Full Moon: Southern Lunar Hemisphere, Homebound; Photographed by Alfred Worden, Apollo 15, July 26-August 7, 1971 Digital c-print; 48"x 86" End Fragment Negative NASA; digital image © 1999 Michael Light

The struggle for NASA's moon photographs

51 years on from Apollo 11's moon landing, we look at how those now iconic photos of the moon reached their audience

For all but a select few of us, humankind’s trips into space have been experienced at one remove. So space exploration is, for almost all of us, a photographic experience as Mark Holborn suggests in his book Sun and Moon: A Story of Astronomy, Photography and Cartography.
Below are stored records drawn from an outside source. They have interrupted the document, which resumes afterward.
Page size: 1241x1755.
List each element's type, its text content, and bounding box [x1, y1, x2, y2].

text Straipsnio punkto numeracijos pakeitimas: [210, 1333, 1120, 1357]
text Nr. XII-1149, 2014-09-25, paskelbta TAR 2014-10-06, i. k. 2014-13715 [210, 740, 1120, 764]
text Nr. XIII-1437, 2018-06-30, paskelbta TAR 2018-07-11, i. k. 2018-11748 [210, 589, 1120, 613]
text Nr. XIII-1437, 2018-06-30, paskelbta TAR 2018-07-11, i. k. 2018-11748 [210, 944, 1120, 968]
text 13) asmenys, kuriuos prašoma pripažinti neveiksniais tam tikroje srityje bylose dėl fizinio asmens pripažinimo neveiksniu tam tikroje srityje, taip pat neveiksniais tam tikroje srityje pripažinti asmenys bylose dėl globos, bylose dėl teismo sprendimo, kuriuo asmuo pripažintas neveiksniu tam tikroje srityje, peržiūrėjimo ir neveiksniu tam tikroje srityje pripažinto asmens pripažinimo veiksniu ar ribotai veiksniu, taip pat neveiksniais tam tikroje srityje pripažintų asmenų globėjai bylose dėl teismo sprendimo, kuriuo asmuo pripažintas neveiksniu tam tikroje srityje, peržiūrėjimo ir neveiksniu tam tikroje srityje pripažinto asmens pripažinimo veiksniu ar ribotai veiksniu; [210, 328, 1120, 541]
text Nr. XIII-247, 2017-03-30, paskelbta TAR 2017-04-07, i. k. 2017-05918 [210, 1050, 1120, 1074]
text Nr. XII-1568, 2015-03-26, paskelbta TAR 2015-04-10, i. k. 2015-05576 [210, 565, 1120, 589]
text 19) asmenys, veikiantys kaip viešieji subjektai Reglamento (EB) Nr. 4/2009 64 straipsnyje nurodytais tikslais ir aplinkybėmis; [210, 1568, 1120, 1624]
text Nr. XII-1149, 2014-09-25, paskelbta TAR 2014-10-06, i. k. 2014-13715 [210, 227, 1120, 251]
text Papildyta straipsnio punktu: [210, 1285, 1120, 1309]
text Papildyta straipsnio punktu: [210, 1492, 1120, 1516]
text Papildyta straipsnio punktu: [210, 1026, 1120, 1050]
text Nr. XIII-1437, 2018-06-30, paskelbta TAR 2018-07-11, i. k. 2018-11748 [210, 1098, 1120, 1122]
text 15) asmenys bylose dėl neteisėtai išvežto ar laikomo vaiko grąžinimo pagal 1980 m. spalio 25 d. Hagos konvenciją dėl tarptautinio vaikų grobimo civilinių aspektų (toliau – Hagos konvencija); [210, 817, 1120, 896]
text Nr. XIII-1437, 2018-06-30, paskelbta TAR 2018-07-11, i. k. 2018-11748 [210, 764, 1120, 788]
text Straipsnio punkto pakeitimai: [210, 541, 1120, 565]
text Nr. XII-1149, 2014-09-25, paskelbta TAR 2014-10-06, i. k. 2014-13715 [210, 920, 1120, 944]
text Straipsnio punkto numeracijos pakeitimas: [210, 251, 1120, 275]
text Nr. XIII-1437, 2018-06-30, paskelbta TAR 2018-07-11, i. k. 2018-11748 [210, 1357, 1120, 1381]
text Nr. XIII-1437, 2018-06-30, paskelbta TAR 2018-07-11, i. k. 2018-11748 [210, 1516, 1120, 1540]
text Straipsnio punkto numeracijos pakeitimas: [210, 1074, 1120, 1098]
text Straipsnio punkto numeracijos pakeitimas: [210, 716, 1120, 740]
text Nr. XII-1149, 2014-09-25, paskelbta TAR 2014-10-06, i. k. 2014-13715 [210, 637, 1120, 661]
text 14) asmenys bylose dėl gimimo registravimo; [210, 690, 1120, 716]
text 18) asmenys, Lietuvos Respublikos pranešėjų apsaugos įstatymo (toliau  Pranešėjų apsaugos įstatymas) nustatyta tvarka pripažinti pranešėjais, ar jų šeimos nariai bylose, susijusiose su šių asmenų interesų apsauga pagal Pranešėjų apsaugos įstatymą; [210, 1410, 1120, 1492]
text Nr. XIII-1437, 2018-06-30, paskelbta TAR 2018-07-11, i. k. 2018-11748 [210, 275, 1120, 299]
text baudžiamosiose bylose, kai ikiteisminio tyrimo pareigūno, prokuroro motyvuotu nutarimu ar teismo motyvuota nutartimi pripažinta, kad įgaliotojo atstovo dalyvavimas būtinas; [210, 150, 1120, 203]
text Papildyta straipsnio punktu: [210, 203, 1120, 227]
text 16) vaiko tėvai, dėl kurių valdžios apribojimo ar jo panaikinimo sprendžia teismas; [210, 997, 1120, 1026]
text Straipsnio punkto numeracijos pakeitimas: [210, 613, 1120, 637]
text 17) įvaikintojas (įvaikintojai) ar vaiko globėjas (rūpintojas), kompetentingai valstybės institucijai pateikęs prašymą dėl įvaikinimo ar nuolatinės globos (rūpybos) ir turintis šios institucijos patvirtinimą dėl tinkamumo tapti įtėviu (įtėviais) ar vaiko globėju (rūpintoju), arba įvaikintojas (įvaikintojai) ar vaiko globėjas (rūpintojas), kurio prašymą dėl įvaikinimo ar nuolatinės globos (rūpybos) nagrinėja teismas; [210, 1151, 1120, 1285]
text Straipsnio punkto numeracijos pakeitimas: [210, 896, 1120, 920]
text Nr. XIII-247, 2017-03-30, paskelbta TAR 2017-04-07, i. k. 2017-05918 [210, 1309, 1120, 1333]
The history of the Apollo missions, beginning with the doomed Apollo 1 in January 1967, in which the crew – including Edward White – died in a fire during a test, through to the triumph of the first Moon landing by Apollo 11, 51 years ago today (July 20), and culminating with the sixth and final Moon landing by Apollo 17 in December 1972, can be regarded as a "collective odyssey executed before the camera lens,” writes Holborn in Sun and Moon.

Yet, beyond a few familiar images, pictures taken through that camera lens weren’t largely shot for public consumption. As Holborn explains in his book, much of the planning and execution of the moon missions was carried out with the aid of advanced photography.

“100,000 photographs were made in order to establish the best possible landing sites,” he writes. “The first lunar probe, Ranger 7, crashed into the lunar surface in 1964, but even as it was plunging it successfully sent back photographs. In 1966, probes were signalling back pictures of the Moon’s surface as if seen at astronaut height.”

“A methodical mapping of both sides of the Moon was carried out by lunar orbiters that carried automatic film processing and scanning equipment in order to radio-transmit the images back to Ground Control in Houston. The programme was managed by the Langley Research Center, with Boeing as its main contractor and the Radio Corporation of America and Eastman Kodak as subcontractors,” Holborn goes on to say. “Kodak produced special high-definition aerial film for the purpose, with which the photographic and cartographic survey was completed. By 1971, NASA had created the Lunar Orbiter Photographic Atlas of the Moon.”

 

James McDivitt, Edward White on the first American spacewalk, aboard Gemini 4, 3 June 1965, from Full Moon by Michael Light, 1999. Negative/transparency – NASA, digital image ©1999 Michael Light
James McDivitt, Edward White on the first American spacewalk, aboard Gemini 4, 3 June 1965, from Full Moon by Michael Light, 1999. Negative/transparency – NASA, digital image ©1999 Michael Light

While the world’s press reproduced a handful of other, now well-known images, other pictures from the moon missions remained filed away and inaccessible until the late 1990s, until the Californian artist Michael Light began petitioning for their release.

“Of the 32,000 photographs made during the entirety of the Apollo missions, Light persuaded NASA to release 900 of the ‘master’ negatives and transparencies,” Holborn writes. “The ‘masters’ were, in fact, first generation copies, since the actual originals were permanently archived. The so-called ‘masters’ were as close to the original as anyone could handle. Light began a methodical examination and scanning of the key pictures in California in the late 1990s, conducting this work on the cusp of the digital age with astonishing results. 

“Eventually, by stitching together frames, he was able to produce wall-size panoramic images of the lunar surface with unsurpassed clarity,” Holborn writes. “His goal, however, was not a series of spectacular moonscape prints, but the construction of a three-part narrative, drawn from pictures made throughout the entire program and including images of the space walk from Gemini 4.”

 

Sun and Moon
Sun and Moon

Light’s chief ambition wasn’t astronomical; he sought to present the images as part of a landscape tradition, and also perhaps remind us of our place in the wider universe. 

“He turned the focus, derived from hours of scrutiny of the tiniest detail of the lunar scene, to the Earth. The journey outside our realm, he emphasized, only led us back to regard with greater clarity the point from which we started. ‘The Apollo missions have annihilated the last shreds of expansionist mythology: the concept that Earth can continue to offer people and nations infinite resources, that progress implies a liberation from responsibility, or that we can truthfully call anywhere else home.’”

Those earthly limitations are all the more apparent now, 50 years on from that first moon landing, and two decades on from Light’s recovery of the images.